The data follows. Retype every entry exactly.

Saved data entries
********************

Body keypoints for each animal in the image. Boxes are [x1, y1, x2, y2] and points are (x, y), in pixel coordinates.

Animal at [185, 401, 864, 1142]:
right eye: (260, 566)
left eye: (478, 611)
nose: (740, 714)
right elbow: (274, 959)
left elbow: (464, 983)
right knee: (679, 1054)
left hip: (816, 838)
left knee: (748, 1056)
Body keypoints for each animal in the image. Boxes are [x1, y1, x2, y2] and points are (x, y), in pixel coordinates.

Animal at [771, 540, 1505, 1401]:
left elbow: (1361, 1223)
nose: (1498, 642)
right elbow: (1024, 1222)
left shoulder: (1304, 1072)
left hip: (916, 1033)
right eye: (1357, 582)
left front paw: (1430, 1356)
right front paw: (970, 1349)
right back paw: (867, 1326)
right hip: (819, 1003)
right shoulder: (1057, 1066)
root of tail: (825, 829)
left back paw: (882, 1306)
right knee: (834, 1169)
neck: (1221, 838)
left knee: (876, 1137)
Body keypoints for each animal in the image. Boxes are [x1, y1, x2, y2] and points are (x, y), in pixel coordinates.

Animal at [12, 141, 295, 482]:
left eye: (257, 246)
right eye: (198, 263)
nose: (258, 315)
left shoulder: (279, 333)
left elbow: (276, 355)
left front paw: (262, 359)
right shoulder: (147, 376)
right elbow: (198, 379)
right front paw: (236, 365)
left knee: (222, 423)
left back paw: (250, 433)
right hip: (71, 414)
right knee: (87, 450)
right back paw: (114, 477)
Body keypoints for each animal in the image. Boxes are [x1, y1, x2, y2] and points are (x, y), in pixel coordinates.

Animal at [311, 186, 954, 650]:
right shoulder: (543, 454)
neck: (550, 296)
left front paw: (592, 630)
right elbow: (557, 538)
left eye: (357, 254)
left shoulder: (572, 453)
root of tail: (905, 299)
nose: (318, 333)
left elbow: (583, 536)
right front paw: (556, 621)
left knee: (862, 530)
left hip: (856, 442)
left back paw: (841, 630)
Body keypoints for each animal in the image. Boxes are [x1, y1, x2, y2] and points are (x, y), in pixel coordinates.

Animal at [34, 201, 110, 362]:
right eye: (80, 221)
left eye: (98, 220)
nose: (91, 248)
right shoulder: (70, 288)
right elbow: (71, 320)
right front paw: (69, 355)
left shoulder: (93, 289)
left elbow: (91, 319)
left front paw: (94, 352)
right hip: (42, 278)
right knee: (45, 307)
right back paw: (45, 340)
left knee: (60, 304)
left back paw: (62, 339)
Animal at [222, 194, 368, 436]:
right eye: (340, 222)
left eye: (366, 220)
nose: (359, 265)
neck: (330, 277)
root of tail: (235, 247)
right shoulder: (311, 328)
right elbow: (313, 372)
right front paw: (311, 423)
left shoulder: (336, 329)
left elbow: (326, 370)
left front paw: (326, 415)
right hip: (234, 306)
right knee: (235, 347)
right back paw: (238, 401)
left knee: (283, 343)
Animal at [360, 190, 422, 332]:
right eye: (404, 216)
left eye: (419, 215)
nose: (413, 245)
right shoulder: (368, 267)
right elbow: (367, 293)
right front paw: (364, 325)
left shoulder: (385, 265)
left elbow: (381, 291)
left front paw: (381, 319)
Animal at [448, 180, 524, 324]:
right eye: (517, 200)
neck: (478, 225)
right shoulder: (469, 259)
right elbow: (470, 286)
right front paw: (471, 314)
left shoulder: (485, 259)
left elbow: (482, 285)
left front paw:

********************

■ OUTPUT OF THE TASK
Body keypoints for each animal in the image. Boxes are [x1, y1, x2, y2] and points are (x, y), in pixel coordinates.

Animal at [185, 401, 864, 1142]:
right eye: (260, 566)
left eye: (478, 611)
nose: (740, 714)
right elbow: (274, 959)
left elbow: (464, 983)
right knee: (679, 1054)
left hip: (816, 838)
left knee: (748, 1056)
Body keypoints for each animal in the image. Boxes are [x1, y1, x2, y2] and points are (x, y), in pixel coordinates.

Animal at [771, 540, 1505, 1401]:
left elbow: (1361, 1223)
nose: (1498, 642)
right elbow: (1024, 1222)
left shoulder: (1304, 1072)
left hip: (916, 1033)
right eye: (1357, 582)
left front paw: (1430, 1356)
right front paw: (970, 1349)
right back paw: (867, 1326)
right hip: (819, 1003)
right shoulder: (1057, 1066)
root of tail: (825, 829)
left back paw: (882, 1306)
right knee: (834, 1169)
neck: (1221, 838)
left knee: (876, 1137)
Body keypoints for each animal in the image. Boxes are [x1, y1, x2, y2] and points are (x, y), in pixel coordinates.

Animal at [12, 141, 295, 482]:
left eye: (257, 246)
right eye: (198, 263)
nose: (258, 315)
left shoulder: (279, 333)
left elbow: (276, 355)
left front paw: (262, 359)
right shoulder: (147, 376)
right elbow: (198, 379)
right front paw: (236, 365)
left knee: (222, 423)
left back paw: (250, 433)
right hip: (71, 414)
right knee: (87, 450)
right back paw: (114, 477)
Body keypoints for each animal in the image. Boxes are [x1, y1, x2, y2] and points are (x, y), in pixel coordinates.

Animal at [311, 186, 954, 650]:
right shoulder: (543, 454)
neck: (550, 296)
left front paw: (592, 630)
right elbow: (557, 538)
left eye: (357, 254)
left shoulder: (572, 453)
root of tail: (905, 299)
nose: (318, 333)
left elbow: (583, 536)
right front paw: (556, 621)
left knee: (862, 530)
left hip: (856, 442)
left back paw: (841, 630)
Body keypoints for each animal in the image. Boxes are [x1, y1, x2, y2] and points are (x, y), in pixel coordinates.

Animal at [34, 201, 110, 362]:
right eye: (80, 221)
left eye: (98, 220)
nose: (91, 248)
right shoulder: (70, 288)
right elbow: (71, 320)
right front paw: (69, 355)
left shoulder: (93, 289)
left elbow: (91, 319)
left front paw: (94, 352)
right hip: (42, 278)
right knee: (45, 307)
right back paw: (45, 340)
left knee: (60, 304)
left back paw: (62, 339)
Animal at [222, 194, 368, 436]:
right eye: (340, 222)
left eye: (366, 220)
nose: (359, 265)
neck: (330, 277)
root of tail: (235, 247)
right shoulder: (311, 328)
right elbow: (313, 372)
right front paw: (311, 423)
left shoulder: (336, 329)
left elbow: (326, 370)
left front paw: (326, 415)
right hip: (234, 306)
right knee: (235, 347)
right back paw: (238, 401)
left knee: (283, 343)
Animal at [360, 190, 422, 332]:
right eye: (404, 216)
left eye: (419, 215)
nose: (413, 245)
right shoulder: (368, 267)
right elbow: (367, 293)
right front paw: (364, 325)
left shoulder: (385, 265)
left elbow: (381, 291)
left front paw: (381, 319)
Animal at [448, 180, 524, 324]:
right eye: (517, 200)
neck: (478, 225)
right shoulder: (469, 259)
right elbow: (470, 286)
right front paw: (471, 314)
left shoulder: (485, 259)
left elbow: (482, 285)
left front paw:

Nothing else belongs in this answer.